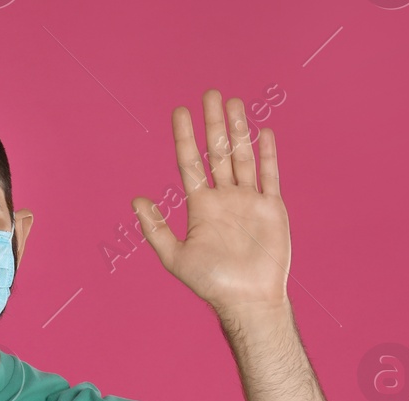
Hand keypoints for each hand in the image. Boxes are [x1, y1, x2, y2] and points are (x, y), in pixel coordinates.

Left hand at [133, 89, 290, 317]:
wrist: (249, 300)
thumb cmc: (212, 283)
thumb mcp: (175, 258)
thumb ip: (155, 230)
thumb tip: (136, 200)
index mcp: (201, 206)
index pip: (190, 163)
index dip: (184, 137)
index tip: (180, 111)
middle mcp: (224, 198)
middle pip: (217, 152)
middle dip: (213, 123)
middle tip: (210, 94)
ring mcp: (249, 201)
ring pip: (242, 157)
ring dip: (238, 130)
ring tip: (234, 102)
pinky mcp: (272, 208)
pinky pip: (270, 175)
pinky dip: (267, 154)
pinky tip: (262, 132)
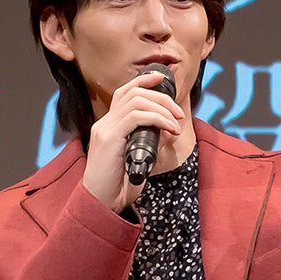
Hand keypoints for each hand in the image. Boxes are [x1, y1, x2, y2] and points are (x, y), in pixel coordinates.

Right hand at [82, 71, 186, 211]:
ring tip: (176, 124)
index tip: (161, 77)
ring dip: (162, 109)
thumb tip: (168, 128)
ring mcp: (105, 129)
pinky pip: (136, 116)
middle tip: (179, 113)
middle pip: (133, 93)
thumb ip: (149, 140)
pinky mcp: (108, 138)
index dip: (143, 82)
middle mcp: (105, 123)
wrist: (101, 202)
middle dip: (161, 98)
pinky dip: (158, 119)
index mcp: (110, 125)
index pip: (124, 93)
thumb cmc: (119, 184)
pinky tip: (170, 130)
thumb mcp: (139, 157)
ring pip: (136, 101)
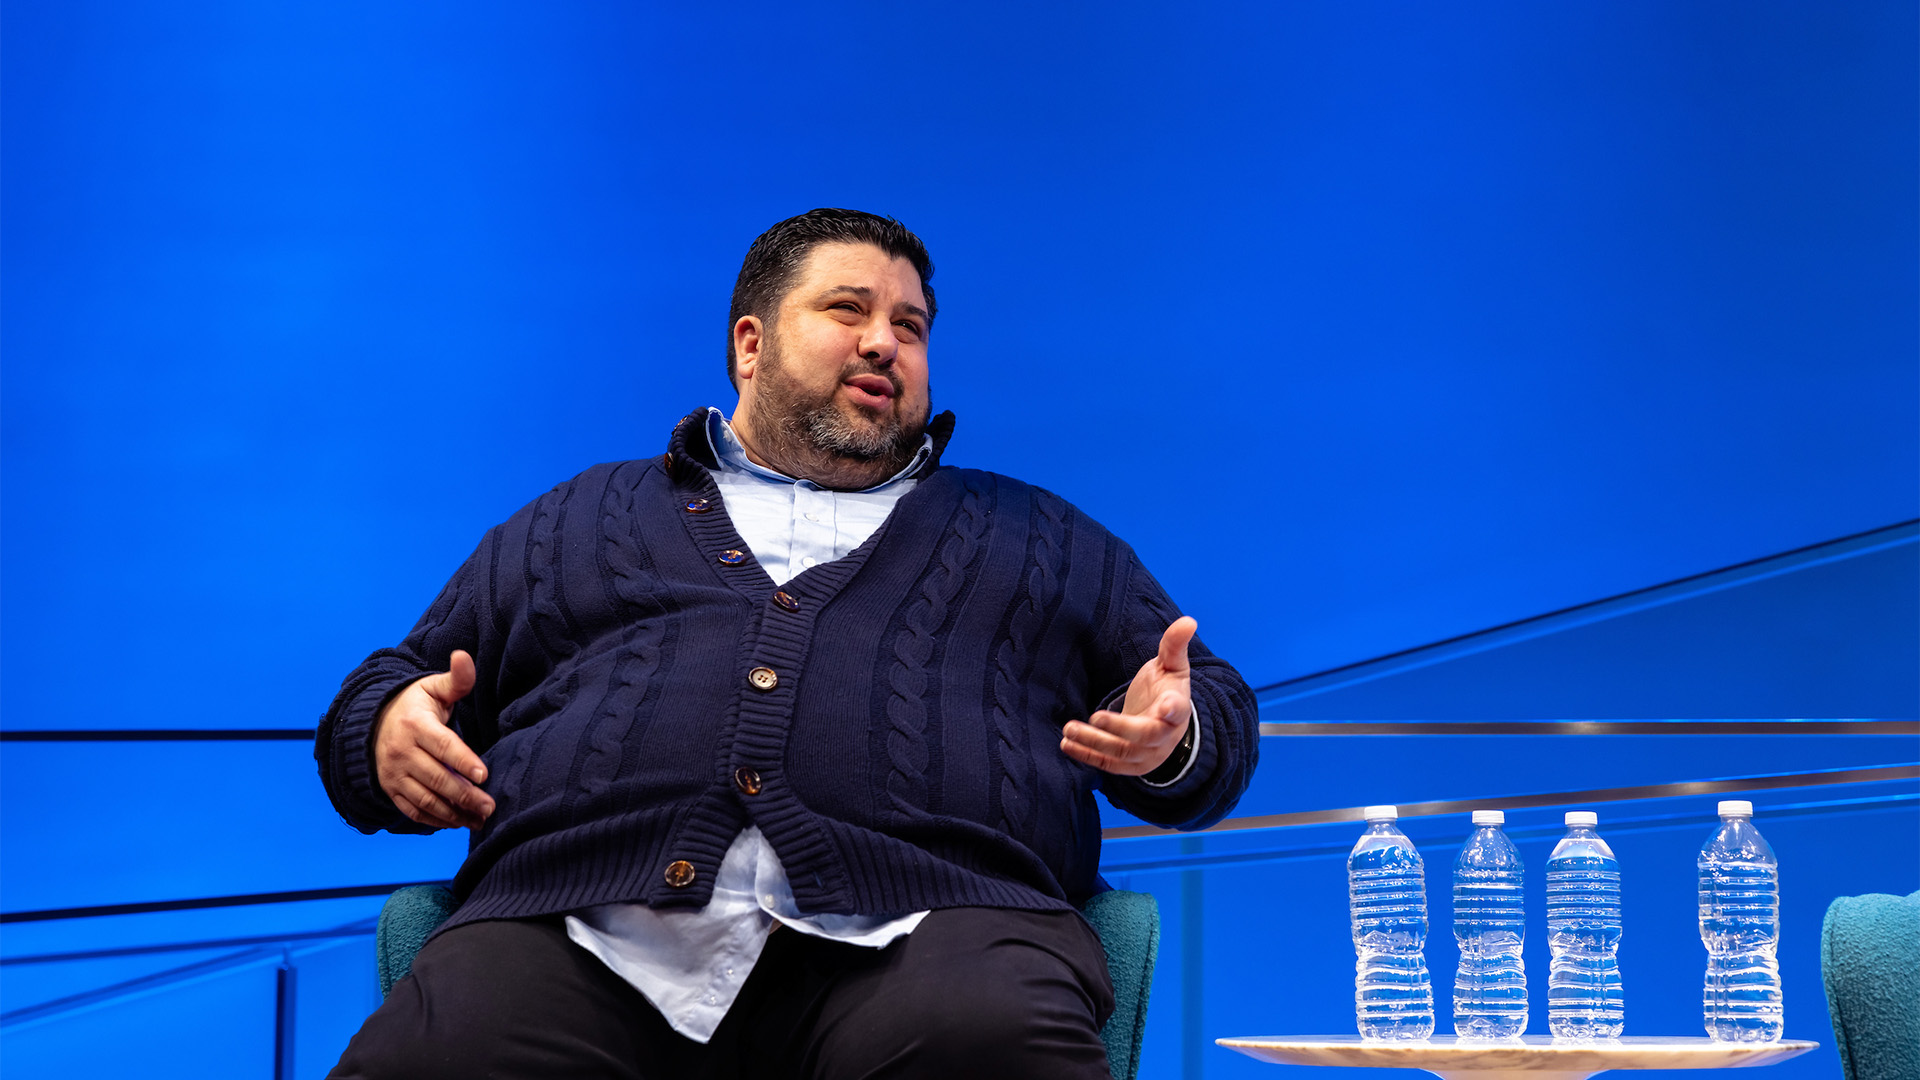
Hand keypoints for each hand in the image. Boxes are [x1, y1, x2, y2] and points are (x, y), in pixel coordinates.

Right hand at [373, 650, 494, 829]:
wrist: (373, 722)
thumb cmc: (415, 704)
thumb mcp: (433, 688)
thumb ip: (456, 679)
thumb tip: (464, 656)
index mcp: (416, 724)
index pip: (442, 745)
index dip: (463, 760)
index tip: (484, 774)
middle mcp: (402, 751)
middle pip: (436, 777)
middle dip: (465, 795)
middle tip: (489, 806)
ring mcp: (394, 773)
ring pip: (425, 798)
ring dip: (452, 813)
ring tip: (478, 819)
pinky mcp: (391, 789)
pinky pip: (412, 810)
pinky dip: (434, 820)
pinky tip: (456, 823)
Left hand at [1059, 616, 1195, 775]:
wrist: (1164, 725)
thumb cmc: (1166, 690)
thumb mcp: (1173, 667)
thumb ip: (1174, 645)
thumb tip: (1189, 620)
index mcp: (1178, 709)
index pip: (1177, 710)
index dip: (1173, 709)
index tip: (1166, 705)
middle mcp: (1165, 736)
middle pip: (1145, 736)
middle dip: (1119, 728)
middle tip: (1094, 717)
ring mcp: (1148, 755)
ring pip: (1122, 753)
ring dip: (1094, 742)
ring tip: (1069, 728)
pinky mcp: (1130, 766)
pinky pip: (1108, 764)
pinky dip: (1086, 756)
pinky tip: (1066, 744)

_DESCRIPTION OF THE TASK_.
Lines in the entries above that hold "hand" should be counted; give only that count.

_TASK RESULT_.
7